Kamis, 01 Desember 2011

SAHAUM ( PUASA ) ASYURA


SAHAUM ( PUASA ) ASYURA
                Segala puji bagi Allah yang senantiasa memberikan rahmat dan hidayahnya kepada kita. Saat ini kita akan memasuki bulan yang agung dan muli, bulan yang di dalamnya terdapat suatu kejadian yang salah satu bukti keekuasaan Allah. Pada salah satu di bulan ini Allah telah menyelamatkan Nabi Musa dan kaumnya dari kejaran fir’aun dan bala tentaranya, Allah berfirman  ( artinya ): “ Dan (ingatlah), ketika Kami belah laut untukmu, lalu Kami selamatkan kamu dan Kami tenggelamkan (Fir'aun) dan pengikut-pengikutnya sedang kamu sendiri menyaksikan.” (Al Baqarah: 50 )
            Sungguh merupakan sebuah kenikmatan yang sangat besar dan merupakan tanda bahwa Allah senantiasa menolong para rasul-Nya dan orang-orang yang beriman. Allah berfirman ( artinya ): “sesungguhnya kami menolong rasul-rasul kami dan orang-orang yang beriiman dalam kehidupan dunia dan pada hari berdirinya saksi-saksi ( hari kiamat ).” (QS.Gafir: 51 )
            Peristiwa tersebut terjadi pada tanggal 10 muharram, maka sebagai wujud syukur atas nikmat yang diberikan Allah, Nabiyullah Musa bershaum pada hari tersebut. Shaum syura sendiri telah dilaksanakan kaum Quraisy dimasa jahiliyyah, sebagai mana hadist dari aisyah:
كان يوم عاشوراء تصومه قريش في الجاهلية وكان رسول الله صلى الله عليه وسلم يصومه
“Dahulu kaum Qurasy dimasa jahiliyyah shaum ( puasa ) pada hari ‘Asyura’ dan Rasulullah puasa pada  hari tersebut.” (HR.Al Bukhari no. 3554 )
            Begitu pula dengan bangsa yahudi, mereka telah melaksanakan puasa ‘asyura ketika nabi di Madinah, beliau mendapati orang-orang yahudi melaksanakan puasa tersebut. DIriwayatkan dari sahabat  Abdullah Ibnu Abbas, “ketika nabi tiba di Madinah beliau mendapti orang-orang yahudi berpus pada hari ‘Asyura, kemudian ditanya  (tentanp puasa mereka tersebut ), maka mereka menjawab: “Ini merupakan hari yang Allah memenangkan Musa dan bani israil atas fir’aun. Dan kami bershaum ( berpuasa ) pada hari ini untuk mengagunkannya.” Maka Rasulullah bersabda: “Kami lebih berhak terhadap musa daripada kalian.” Lalu beliau memerintahkan kaum muslimin untuk berpuasa pada hari tersebut.” ( HR. Al Bukhari no. 3649 )

━━━━━━

*Soal dan Tugas*:
**1)** Sebutkan semua rujukan ayat Al-Qur'an dan hadis yang dicantumkan dalam teks tentang puasa Asyura.
**2)** Tuliskan ulang tanpa perubahan bagian teks tentang puasa Asyura antara "Sungguh merupakan sebuah" dan "Bukhari no. 3554 )", termasuk kedua batas tersebut.

*Informasi yang Ditampilkan*:
━━━━━━

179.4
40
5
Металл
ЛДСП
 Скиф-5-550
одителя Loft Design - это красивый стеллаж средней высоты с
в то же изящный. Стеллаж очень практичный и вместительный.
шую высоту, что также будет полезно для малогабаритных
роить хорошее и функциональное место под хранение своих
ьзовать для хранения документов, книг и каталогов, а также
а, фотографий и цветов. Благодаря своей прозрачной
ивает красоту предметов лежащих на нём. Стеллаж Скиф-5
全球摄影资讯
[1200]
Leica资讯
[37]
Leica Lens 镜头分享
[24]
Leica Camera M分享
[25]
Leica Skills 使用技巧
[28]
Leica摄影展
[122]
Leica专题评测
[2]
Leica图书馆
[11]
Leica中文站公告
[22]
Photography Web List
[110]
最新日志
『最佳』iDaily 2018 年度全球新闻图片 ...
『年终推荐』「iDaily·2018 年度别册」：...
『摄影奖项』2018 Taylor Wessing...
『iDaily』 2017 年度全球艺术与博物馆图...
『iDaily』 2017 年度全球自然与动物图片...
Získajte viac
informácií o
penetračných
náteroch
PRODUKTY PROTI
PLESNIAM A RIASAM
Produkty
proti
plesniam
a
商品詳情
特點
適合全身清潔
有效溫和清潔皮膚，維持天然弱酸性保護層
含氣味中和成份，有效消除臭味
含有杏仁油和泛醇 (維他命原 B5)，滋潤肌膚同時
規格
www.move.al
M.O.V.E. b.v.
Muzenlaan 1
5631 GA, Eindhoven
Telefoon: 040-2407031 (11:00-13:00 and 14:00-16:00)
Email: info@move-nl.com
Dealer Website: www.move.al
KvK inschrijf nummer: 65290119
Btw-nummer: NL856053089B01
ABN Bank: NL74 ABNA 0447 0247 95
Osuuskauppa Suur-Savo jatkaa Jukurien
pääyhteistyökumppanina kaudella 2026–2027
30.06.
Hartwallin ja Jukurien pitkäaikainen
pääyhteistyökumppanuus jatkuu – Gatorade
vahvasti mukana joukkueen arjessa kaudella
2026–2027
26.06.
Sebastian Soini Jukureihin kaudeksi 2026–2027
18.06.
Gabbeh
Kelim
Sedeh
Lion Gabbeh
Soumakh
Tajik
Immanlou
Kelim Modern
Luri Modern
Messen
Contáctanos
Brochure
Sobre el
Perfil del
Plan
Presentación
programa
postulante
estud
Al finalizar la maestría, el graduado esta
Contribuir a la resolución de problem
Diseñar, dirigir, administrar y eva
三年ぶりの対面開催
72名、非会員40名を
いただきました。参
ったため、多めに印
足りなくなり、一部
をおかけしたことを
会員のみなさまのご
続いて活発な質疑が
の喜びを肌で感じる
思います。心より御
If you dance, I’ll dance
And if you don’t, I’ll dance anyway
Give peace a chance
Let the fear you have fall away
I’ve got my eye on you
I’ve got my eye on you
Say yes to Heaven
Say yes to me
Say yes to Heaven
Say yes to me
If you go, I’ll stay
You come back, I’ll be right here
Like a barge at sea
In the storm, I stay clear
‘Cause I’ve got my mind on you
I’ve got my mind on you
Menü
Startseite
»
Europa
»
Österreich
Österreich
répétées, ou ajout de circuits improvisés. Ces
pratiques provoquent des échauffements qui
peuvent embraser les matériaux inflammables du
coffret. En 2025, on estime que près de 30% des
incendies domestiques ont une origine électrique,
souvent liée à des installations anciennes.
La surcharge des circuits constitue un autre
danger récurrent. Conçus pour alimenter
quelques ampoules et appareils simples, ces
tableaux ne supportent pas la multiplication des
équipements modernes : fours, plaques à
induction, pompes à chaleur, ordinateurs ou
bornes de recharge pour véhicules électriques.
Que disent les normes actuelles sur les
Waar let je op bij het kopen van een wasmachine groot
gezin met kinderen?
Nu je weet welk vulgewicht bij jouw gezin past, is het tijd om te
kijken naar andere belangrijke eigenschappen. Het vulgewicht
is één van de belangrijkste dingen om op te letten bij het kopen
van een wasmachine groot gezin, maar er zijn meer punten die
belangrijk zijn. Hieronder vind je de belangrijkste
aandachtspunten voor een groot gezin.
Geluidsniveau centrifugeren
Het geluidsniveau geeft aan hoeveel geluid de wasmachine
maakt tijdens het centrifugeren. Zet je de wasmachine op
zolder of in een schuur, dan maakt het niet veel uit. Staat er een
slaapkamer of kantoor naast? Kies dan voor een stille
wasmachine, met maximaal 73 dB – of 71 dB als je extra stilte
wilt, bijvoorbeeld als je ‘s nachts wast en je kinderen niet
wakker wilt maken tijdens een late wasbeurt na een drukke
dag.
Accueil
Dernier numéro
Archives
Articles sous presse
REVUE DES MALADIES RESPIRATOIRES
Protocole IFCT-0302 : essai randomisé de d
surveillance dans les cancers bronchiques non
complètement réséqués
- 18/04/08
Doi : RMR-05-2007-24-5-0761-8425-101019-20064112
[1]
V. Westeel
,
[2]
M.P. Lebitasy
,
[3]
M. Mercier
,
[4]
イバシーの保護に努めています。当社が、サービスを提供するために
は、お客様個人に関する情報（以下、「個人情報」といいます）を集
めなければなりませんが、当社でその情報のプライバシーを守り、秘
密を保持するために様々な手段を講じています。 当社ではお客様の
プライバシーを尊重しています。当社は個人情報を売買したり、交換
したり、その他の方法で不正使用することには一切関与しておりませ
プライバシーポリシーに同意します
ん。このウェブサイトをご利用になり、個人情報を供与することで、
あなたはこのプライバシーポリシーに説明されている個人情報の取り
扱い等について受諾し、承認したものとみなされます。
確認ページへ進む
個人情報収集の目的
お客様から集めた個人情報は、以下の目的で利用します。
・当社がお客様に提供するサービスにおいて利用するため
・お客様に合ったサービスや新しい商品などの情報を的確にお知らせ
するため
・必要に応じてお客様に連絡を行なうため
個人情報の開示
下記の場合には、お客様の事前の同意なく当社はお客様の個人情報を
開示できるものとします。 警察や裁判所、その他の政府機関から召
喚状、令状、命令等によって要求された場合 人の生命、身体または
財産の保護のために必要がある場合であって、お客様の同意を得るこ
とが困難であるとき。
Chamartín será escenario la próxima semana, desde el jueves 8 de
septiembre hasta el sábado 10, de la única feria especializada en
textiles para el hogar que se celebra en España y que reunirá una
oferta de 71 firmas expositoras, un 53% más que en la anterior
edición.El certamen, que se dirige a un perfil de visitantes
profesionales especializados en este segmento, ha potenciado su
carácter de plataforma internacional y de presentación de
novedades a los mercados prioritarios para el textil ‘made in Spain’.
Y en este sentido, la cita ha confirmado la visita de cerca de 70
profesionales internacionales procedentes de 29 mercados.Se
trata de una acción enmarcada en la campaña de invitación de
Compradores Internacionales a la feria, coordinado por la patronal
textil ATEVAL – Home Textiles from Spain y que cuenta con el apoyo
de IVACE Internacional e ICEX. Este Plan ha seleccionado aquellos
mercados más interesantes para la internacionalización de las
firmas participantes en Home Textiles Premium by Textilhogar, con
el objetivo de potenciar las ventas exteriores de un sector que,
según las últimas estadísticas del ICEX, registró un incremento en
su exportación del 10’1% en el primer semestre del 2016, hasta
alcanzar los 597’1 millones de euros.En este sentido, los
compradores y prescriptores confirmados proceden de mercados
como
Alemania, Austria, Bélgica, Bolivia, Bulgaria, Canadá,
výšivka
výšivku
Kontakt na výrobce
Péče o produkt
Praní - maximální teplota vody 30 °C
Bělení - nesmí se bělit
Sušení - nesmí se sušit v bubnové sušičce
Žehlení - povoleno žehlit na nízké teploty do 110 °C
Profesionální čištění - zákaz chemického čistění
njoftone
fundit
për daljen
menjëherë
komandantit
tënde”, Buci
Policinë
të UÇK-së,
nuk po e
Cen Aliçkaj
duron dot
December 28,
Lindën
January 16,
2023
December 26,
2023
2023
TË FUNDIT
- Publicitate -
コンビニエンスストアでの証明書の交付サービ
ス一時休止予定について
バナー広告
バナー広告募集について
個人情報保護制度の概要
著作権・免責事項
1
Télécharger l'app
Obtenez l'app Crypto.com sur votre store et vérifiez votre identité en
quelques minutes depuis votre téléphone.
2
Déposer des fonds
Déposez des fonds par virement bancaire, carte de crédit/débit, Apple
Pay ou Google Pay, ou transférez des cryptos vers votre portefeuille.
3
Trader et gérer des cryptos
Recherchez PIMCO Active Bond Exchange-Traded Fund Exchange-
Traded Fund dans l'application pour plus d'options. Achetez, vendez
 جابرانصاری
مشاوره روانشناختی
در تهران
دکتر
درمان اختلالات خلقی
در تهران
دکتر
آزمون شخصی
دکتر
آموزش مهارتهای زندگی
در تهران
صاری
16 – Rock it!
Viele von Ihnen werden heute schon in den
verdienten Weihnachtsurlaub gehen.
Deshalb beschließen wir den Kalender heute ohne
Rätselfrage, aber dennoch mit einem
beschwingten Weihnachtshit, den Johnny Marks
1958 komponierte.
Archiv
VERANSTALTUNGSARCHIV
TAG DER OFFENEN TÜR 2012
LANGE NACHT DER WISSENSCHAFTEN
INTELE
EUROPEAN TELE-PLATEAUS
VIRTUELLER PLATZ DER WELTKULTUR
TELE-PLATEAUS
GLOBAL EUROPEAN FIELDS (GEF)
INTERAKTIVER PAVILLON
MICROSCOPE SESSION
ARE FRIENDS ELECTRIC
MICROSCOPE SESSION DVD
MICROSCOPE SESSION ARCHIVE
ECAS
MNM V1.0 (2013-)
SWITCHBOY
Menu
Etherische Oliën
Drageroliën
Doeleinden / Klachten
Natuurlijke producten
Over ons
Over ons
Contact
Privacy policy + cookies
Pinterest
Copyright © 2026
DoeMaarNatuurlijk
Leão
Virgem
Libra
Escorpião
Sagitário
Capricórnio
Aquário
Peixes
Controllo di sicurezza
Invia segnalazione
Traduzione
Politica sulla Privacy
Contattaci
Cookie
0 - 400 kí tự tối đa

━━━━━━

*Hasil Tugas*:
**1)**
Al Baqarah: 50
QS.Gafir: 51
HR.Al Bukhari no. 3554
HR. Al Bukhari no. 3649

**2)**
Sungguh merupakan sebuah kenikmatan yang sangat besar dan merupakan tanda bahwa Allah senantiasa menolong para rasul-Nya dan orang-orang yang beriman. Allah berfirman ( artinya ): “sesungguhnya kami menolong rasul-rasul kami dan orang-orang yang beriiman dalam kehidupan dunia dan pada hari berdirinya saksi-saksi ( hari kiamat ).” (QS.Gafir: 51 )
            Peristiwa tersebut terjadi pada tanggal 10 muharram, maka sebagai wujud syukur atas nikmat yang diberikan Allah, Nabiyullah Musa bershaum pada hari tersebut. Shaum syura sendiri telah dilaksanakan kaum Quraisy dimasa jahiliyyah, sebagai mana hadist dari aisyah:
كان يوم عاشوراء تصومه قريش في الجاهلية وكان رسول الله صلى الله عليه وسلم يصومه
“Dahulu kaum Qurasy dimasa jahiliyyah shaum ( puasa ) pada hari ‘Asyura’ dan Rasulullah puasa pada  hari tersebut.” (HR.Al Bukhari no. 3554 )